**Record list:**
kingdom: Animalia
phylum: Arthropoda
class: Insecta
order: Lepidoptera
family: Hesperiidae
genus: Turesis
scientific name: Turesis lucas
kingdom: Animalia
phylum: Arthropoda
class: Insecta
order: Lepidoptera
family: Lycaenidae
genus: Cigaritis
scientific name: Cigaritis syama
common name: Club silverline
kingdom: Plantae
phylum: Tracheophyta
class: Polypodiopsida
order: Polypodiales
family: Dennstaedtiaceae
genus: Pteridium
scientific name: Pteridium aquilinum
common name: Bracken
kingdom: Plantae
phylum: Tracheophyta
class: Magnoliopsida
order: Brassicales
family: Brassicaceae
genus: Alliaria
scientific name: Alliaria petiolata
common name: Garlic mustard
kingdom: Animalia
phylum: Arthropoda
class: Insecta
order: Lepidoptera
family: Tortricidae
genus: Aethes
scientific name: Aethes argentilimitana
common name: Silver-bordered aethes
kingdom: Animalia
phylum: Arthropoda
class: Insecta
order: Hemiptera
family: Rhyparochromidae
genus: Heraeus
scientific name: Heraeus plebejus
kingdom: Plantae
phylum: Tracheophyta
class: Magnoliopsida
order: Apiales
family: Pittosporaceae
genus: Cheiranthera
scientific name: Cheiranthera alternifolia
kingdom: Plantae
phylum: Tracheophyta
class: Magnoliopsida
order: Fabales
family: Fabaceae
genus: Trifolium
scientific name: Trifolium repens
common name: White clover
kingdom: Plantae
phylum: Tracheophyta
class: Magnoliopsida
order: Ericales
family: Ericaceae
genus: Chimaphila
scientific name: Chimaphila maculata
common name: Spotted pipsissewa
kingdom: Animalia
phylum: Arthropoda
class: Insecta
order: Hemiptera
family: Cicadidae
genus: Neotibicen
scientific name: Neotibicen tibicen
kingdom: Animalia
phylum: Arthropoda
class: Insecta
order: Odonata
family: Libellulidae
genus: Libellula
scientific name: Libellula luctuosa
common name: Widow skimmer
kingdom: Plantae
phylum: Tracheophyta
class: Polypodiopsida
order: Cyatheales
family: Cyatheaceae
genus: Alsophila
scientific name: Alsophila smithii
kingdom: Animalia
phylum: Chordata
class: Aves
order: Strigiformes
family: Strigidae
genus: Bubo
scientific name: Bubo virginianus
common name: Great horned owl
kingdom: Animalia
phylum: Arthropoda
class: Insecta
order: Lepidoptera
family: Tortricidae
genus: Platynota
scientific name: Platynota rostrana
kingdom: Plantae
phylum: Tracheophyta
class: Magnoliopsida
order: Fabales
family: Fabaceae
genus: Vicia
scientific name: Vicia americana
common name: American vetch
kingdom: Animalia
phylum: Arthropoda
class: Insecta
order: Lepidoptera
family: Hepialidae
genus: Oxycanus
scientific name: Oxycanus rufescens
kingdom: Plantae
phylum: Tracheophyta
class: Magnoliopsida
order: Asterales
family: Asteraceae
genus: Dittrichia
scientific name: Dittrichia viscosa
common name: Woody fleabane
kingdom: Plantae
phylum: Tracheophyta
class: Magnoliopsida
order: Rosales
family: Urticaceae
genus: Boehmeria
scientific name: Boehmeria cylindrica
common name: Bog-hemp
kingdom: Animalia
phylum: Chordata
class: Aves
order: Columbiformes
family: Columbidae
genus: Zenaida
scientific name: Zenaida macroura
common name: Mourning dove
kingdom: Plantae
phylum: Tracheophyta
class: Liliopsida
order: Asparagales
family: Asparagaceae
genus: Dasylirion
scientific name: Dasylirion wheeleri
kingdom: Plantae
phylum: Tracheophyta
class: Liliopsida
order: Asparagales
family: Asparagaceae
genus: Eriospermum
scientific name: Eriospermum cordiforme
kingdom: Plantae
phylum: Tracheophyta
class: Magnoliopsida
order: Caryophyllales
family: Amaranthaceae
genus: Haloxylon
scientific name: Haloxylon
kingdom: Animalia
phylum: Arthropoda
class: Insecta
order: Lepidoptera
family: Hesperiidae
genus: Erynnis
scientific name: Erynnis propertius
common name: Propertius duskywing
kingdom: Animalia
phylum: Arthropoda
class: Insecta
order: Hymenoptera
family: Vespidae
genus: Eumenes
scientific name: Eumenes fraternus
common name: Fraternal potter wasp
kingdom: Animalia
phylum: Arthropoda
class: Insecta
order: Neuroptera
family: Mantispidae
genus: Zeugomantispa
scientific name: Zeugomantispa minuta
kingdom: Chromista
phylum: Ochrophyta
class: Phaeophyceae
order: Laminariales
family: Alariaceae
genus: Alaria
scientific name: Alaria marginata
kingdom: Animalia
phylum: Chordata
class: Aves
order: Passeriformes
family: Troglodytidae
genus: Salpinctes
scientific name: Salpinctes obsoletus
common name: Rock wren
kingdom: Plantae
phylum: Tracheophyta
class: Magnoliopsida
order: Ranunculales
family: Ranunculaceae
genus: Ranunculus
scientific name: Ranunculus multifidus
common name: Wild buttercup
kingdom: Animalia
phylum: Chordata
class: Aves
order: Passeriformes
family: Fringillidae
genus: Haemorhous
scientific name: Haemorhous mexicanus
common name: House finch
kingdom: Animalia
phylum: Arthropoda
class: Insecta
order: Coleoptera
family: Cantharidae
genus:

**Work required:** Repeat the records exactly, everything from the line containing "scientific name: Aethes argentilimitana" down to the line containing "scientific name: Trifolium repens", both of those lines included.

**Written reply:**
scientific name: Aethes argentilimitana
common name: Silver-bordered aethes
kingdom: Animalia
phylum: Arthropoda
class: Insecta
order: Hemiptera
family: Rhyparochromidae
genus: Heraeus
scientific name: Heraeus plebejus
kingdom: Plantae
phylum: Tracheophyta
class: Magnoliopsida
order: Apiales
family: Pittosporaceae
genus: Cheiranthera
scientific name: Cheiranthera alternifolia
kingdom: Plantae
phylum: Tracheophyta
class: Magnoliopsida
order: Fabales
family: Fabaceae
genus: Trifolium
scientific name: Trifolium repens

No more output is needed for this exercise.